Accountants You Can Count On
Ferreting Financial Fugazi
Like a doctor measures a patient’s health, accountants measure a business’s health through balance sheets, income statements, and cash flow statements. Each serves a unique purpose and provides numerous insights into a company’s financial health.
The balance sheet shows a company’s financial position at a specific point in time. It is structured around the accounting equation: Assets = Liabilities + Equity.

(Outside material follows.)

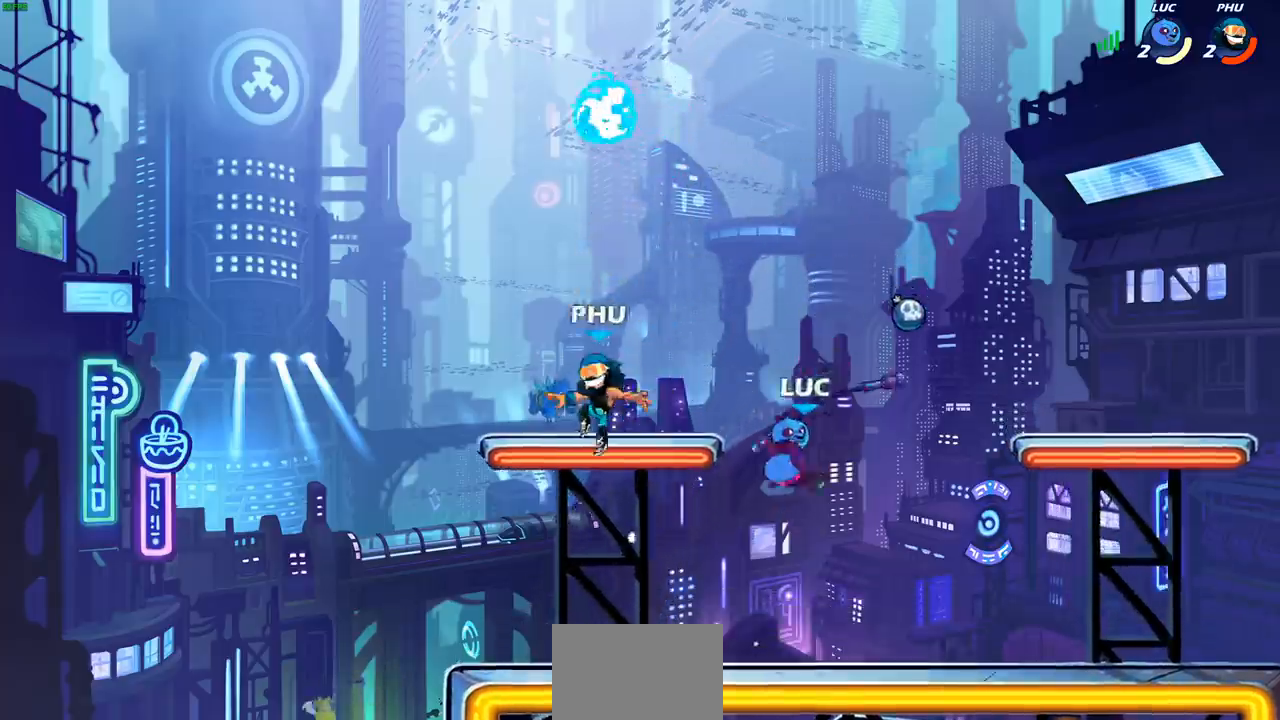
{"buttons": ["CROSS"], "left_stick": "right", "right_stick": "center", "events": [[167, "left_stick", "center"], [467, "left_stick", "right"], [483, "CROSS", "down"]]}
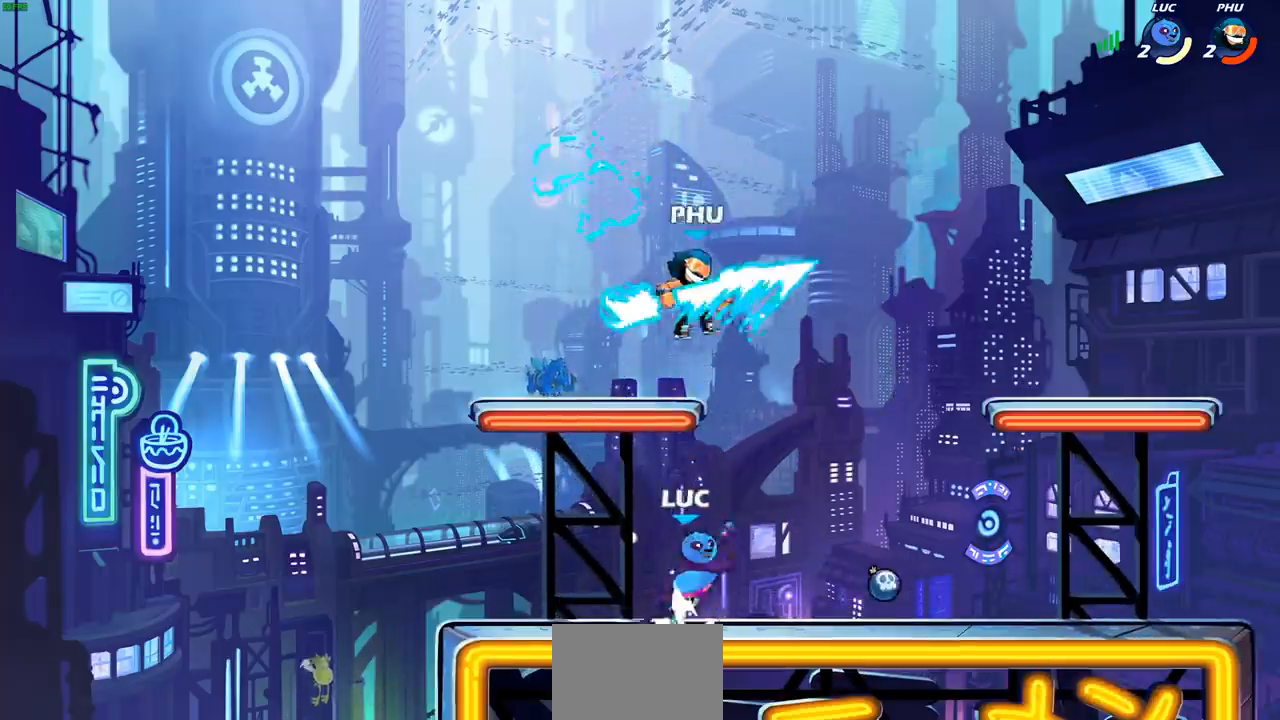
{"buttons": [], "left_stick": "center", "right_stick": "center", "events": [[50, "R1", "down"], [50, "R2", "down"], [50, "left_stick", "center"], [67, "CIRCLE", "down"], [67, "CROSS", "up"], [200, "CIRCLE", "up"], [200, "R2", "up"], [250, "R1", "up"]]}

Value of everything the company owns
Cash
Equipment
Investments
Accounts Receivable
Value of everything the company owes
Accounts Payable
Outstanding Debt
Other obligations
Value of shareholder’s equity
Stock
Retained Earnings
The income statement, also known as a profit and loss statement (P&L), reports a company’s financial performance over a period of time. These metrics help users evaluate profitability, cost management, and operational efficiency.
Positives
Revenue
Investment Income
Depreciation
Negatives
Cost of goods sold
Operating expenses
Fixed expenses
Taxes
The cash flow statement focuses specifically on the movement of cash in and out of a company during a period. It is divided into three main sections:
Operating Activities
Core Business Operations, including goods revenue and production costs
Investing Activities
Cash flow from long-term assets, including investment and equipment purchases
Financing Activities
Cash related to debt issuance, repayment, and dividends.
A recurring theme for the next few weeks is that the first two statements can be manipulated; cash flow is king.